Calificar a las Malvinas, a Gibraltar o a Nueva Caledonia de «colonias» me parece demasiado tajante, polémico y que tiene poco que ver con la realidad. La relación que existe entre dichos territorios y el Reino Unido o Francia no es la propia que existiría entre una colonia y su metrópolis. Los habitantes de dichos territorios no pueden ser considerados como colonos tampoco. Se trata de territorios con bastante autonomia además. Y de nuevo le digo que no tiene sentido afirmar que las Malvinas son argentinas. Son británicas y la gente que las habita no quiere cambiar de nacionalidad.
Que no es cuestión de opinión. La legalidad internacional es la que es. Que no se aplique o que se considere este o aquel punto incorrecto o mejorable es otra cuestión.
O sea, Malvinas, Gibraltar y Nueva Caledonia son colonias. Cómo acabará cada una ellas es otro cantar.

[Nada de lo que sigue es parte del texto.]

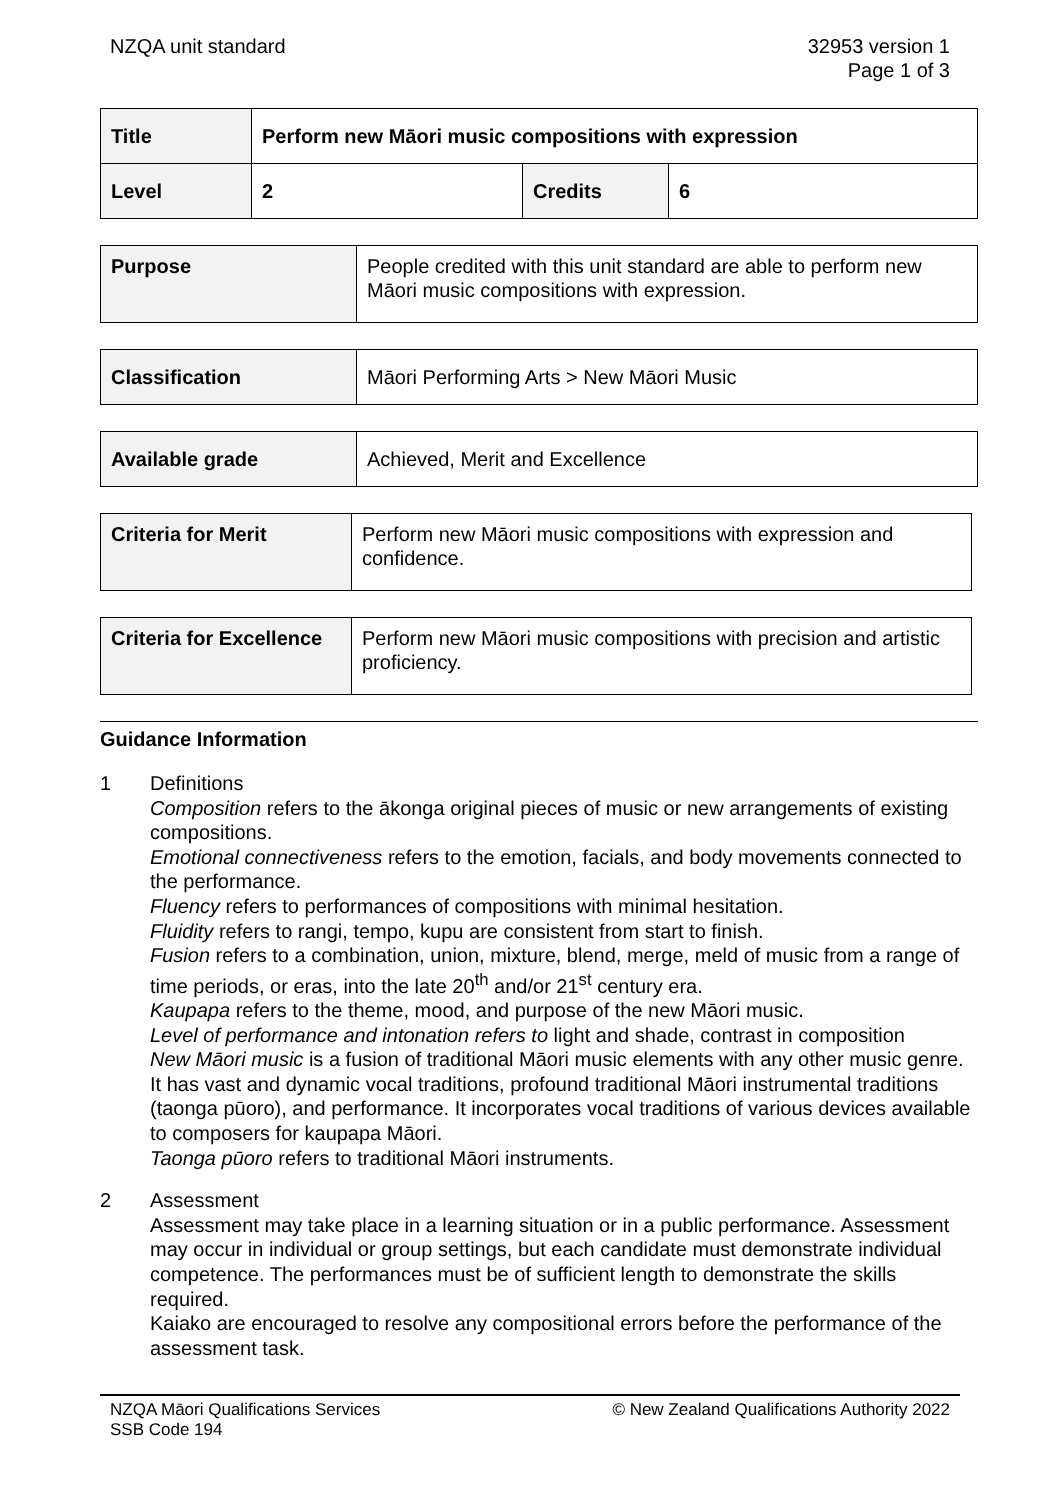NZQA unit standard 32953 version 1
Page 1 of 3
| Title | Perform new Māori music compositions with expression | | |
| Level | 2 | Credits | 6 |
| Purpose | People credited with this unit standard are able to perform new Māori music compositions with expression. |
| Classification | Māori Performing Arts > New Māori Music |
| Available grade | Achieved, Merit and Excellence |
| Criteria for Merit | Perform new Māori music compositions with expression and confidence. |
| Criteria for Excellence | Perform new Māori music compositions with precision and artistic proficiency. |
Guidance Information
1 Definitions
Composition refers to the ākonga original pieces of music or new arrangements of existing compositions.
Emotional connectiveness refers to the emotion, facials, and body movements connected to the performance.
Fluency refers to performances of compositions with minimal hesitation.
Fluidity refers to rangi, tempo, kupu are consistent from start to finish.
Fusion refers to a combination, union, mixture, blend, merge, meld of music from a range of time periods, or eras, into the late 20<sup>th</sup> and/or 21<sup>st</sup> century era.
Kaupapa refers to the theme, mood, and purpose of the new Māori music.
Level of performance and intonation refers to light and shade, contrast in composition
New Māori music is a fusion of traditional Māori music elements with any other music genre. It has vast and dynamic vocal traditions, profound traditional Māori instrumental traditions (taonga pūoro), and performance. It incorporates vocal traditions of various devices available to composers for kaupapa Māori.
Taonga pūoro refers to traditional Māori instruments.
2 Assessment
Assessment may take place in a learning situation or in a public performance. Assessment may occur in individual or group settings, but each candidate must demonstrate individual competence. The performances must be of sufficient length to demonstrate the skills required.
Kaiako are encouraged to resolve any compositional errors before the performance of the assessment task.
NZQA Māori Qualifications Services
SSB Code 194
© New Zealand Qualifications Authority 2022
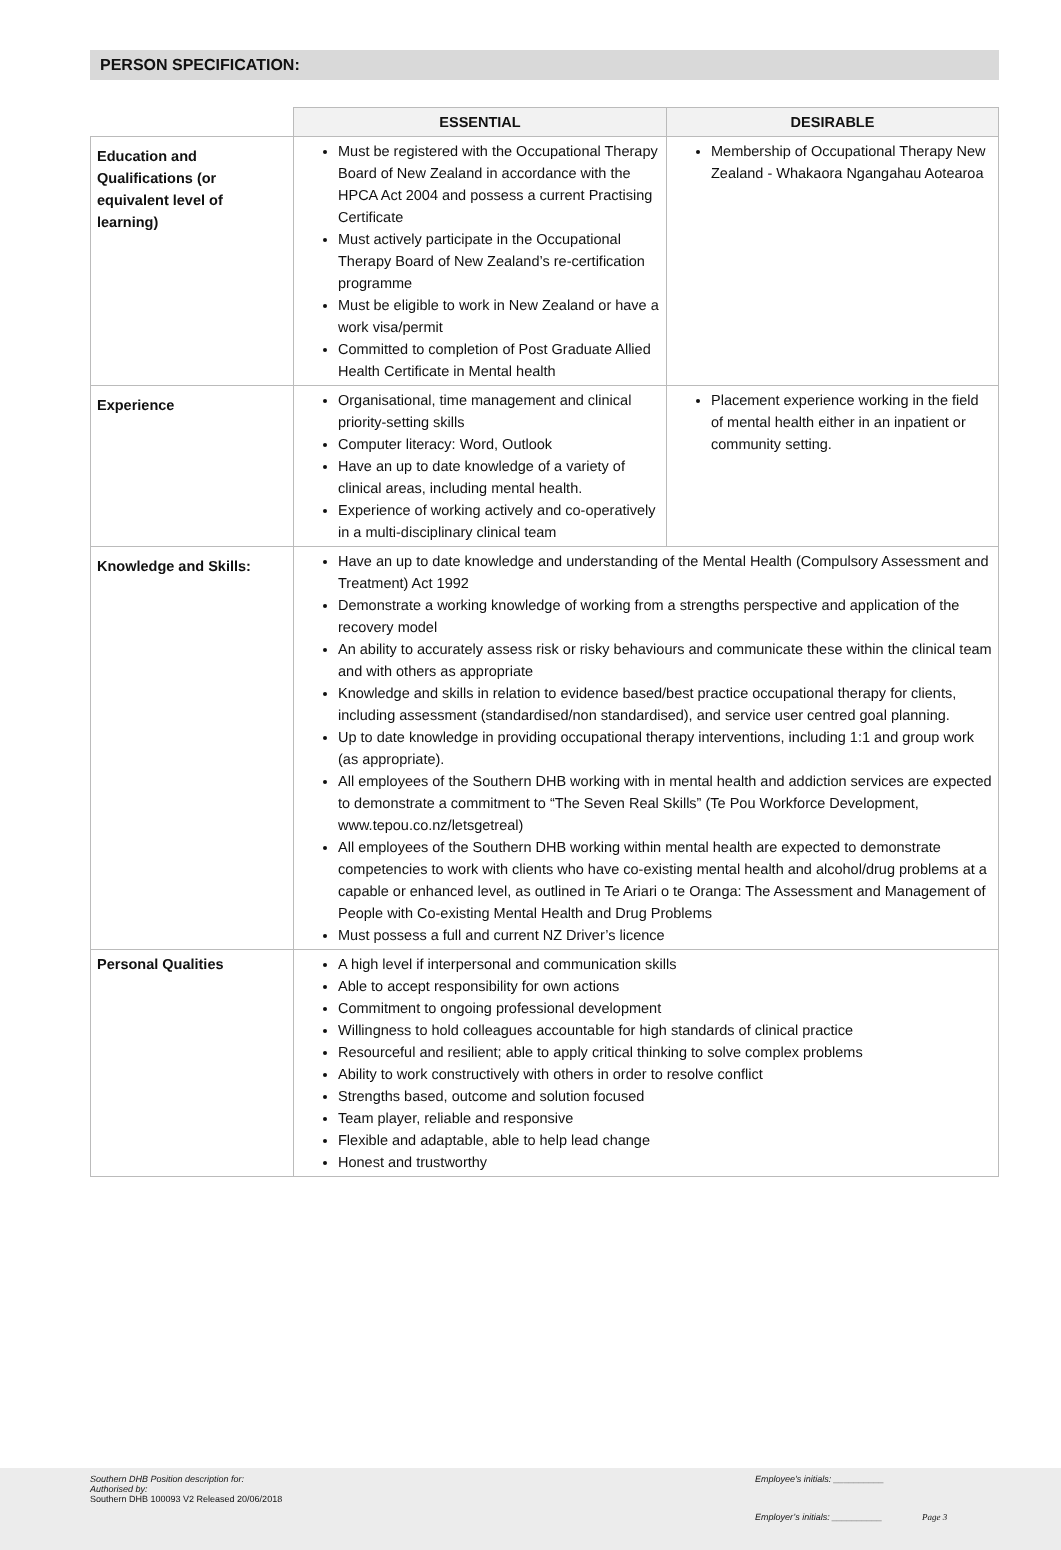PERSON SPECIFICATION:
| | ESSENTIAL | DESIRABLE |
| --- | --- | --- |
| Education and Qualifications (or equivalent level of learning) | Must be registered with the Occupational Therapy Board of New Zealand in accordance with the HPCA Act 2004 and possess a current Practising Certificate Must actively participate in the Occupational Therapy Board of New Zealand’s re-certification programme Must be eligible to work in New Zealand or have a work visa/permit Committed to completion of Post Graduate Allied Health Certificate in Mental health | Membership of Occupational Therapy New Zealand - Whakaora Ngangahau Aotearoa |
| Experience | Organisational, time management and clinical priority-setting skills Computer literacy: Word, Outlook Have an up to date knowledge of a variety of clinical areas, including mental health. Experience of working actively and co-operatively in a multi-disciplinary clinical team | Placement experience working in the field of mental health either in an inpatient or community setting. |
| Knowledge and Skills: | Have an up to date knowledge and understanding of the Mental Health (Compulsory Assessment and Treatment) Act 1992 Demonstrate a working knowledge of working from a strengths perspective and application of the recovery model An ability to accurately assess risk or risky behaviours and communicate these within the clinical team and with others as appropriate Knowledge and skills in relation to evidence based/best practice occupational therapy for clients, including assessment (standardised/non standardised), and service user centred goal planning. Up to date knowledge in providing occupational therapy interventions, including 1:1 and group work (as appropriate). All employees of the Southern DHB working with in mental health and addiction services are expected to demonstrate a commitment to “The Seven Real Skills” (Te Pou Workforce Development, www.tepou.co.nz/letsgetreal) All employees of the Southern DHB working within mental health are expected to demonstrate competencies to work with clients who have co-existing mental health and alcohol/drug problems at a capable or enhanced level, as outlined in Te Ariari o te Oranga: The Assessment and Management of People with Co-existing Mental Health and Drug Problems Must possess a full and current NZ Driver’s licence | |
| Personal Qualities | A high level if interpersonal and communication skills Able to accept responsibility for own actions Commitment to ongoing professional development Willingness to hold colleagues accountable for high standards of clinical practice Resourceful and resilient; able to apply critical thinking to solve complex problems Ability to work constructively with others in order to resolve conflict Strengths based, outcome and solution focused Team player, reliable and responsive Flexible and adaptable, able to help lead change Honest and trustworthy | |
Southern DHB Position description for:
Authorised by:
Southern DHB 100093 V2 Released 20/06/2018
Employee’s initials: __________
Employer’s initials: __________
Page 3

Pero vamos, que si queremos decir que lo blanco es negro y lo negro es blanco, vale. Ahí están los supremacistas catalanes diciendo que el resto de catalanes españoles son colonos.
De parte de un progre biempensante, para que oigas algo.
Me importa un bledo Gibraltar, y como a mí, a la mayoría de los españoles, como puedes preguntar en cualquier momento en la calle.
Si algo sobra en el mundo son patriotas como tú.
Y es más posible que Ceuta y Melilla terminen siendo marroquíes que Gibraltar español, con toda esa legislación internacional con la que te llenas la boca.
Se echa de menos la prodigiosa novela de Fogwill, «Los Pichiciegos», escrita en un rapto insomne, alimentado por la cocaina y el estupor, mientras la guerra transcurría ante sus ojos. Alucinada y lúcida, uno de los mejores relatos sobre la guerra, escrito por un publicista porteño de apellido inglés, que nunca estuvo allí, pero fue capaz de verlo todo, clarividente.
Yo siempre pienso en lo mismo: en la cobardía de esos seres que inician guerras que otros deberán pelear. Esos que mandan gente a la muerte y que nunca arriesgan su propia vida.